Extract the text of each of the entries below, reproducing every line verbatim and in its original order.

**Data for this exercise**.
☆ ☆ ☆
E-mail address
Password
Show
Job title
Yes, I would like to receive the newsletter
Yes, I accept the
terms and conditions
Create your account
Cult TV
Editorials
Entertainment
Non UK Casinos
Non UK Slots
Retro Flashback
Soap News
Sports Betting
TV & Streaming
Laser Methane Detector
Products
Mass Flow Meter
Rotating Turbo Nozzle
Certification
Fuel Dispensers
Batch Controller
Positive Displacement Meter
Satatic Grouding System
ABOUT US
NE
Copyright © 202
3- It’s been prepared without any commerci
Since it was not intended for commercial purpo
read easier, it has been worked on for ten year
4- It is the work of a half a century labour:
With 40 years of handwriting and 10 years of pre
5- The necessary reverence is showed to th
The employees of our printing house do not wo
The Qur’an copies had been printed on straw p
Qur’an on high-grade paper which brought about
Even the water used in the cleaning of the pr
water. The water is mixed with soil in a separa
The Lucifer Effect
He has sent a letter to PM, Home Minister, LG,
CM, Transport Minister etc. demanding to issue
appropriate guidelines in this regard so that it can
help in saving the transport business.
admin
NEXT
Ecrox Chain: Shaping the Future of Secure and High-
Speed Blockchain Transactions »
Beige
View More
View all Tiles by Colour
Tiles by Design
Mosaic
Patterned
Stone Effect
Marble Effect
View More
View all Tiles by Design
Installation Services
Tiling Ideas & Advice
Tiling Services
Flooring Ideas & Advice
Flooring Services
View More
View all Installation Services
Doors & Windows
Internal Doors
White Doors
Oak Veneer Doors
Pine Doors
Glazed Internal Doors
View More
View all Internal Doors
☆ ☆ ☆
**Result of this exercise**.
E-mail address
Password
Show
Job title
Yes, I would like to receive the newsletter
Yes, I accept the
terms and conditions
Create your account
Cult TV
Editorials
Entertainment
Non UK Casinos
Non UK Slots
Retro Flashback
Soap News
Sports Betting
TV & Streaming
Laser Methane Detector
Products
Mass Flow Meter
Rotating Turbo Nozzle
Certification
Fuel Dispensers
Batch Controller
Positive Displacement Meter
Satatic Grouding System
ABOUT US
NE
Copyright © 202
3- It’s been prepared without any commerci
Since it was not intended for commercial purpo
read easier, it has been worked on for ten year
4- It is the work of a half a century labour:
With 40 years of handwriting and 10 years of pre
5- The necessary reverence is showed to th
The employees of our printing house do not wo
The Qur’an copies had been printed on straw p
Qur’an on high-grade paper which brought about
Even the water used in the cleaning of the pr
water. The water is mixed with soil in a separa
The Lucifer Effect
He has sent a letter to PM, Home Minister, LG,
CM, Transport Minister etc. demanding to issue
appropriate guidelines in this regard so that it can
help in saving the transport business.
admin
NEXT
Ecrox Chain: Shaping the Future of Secure and High-
Speed Blockchain Transactions »
Beige
View More
View all Tiles by Colour
Tiles by Design
Mosaic
Patterned
Stone Effect
Marble Effect
View More
View all Tiles by Design
Installation Services
Tiling Ideas & Advice
Tiling Services
Flooring Ideas & Advice
Flooring Services
View More
View all Installation Services
Doors & Windows
Internal Doors
White Doors
Oak Veneer Doors
Pine Doors
Glazed Internal Doors
View More
View all Internal Doors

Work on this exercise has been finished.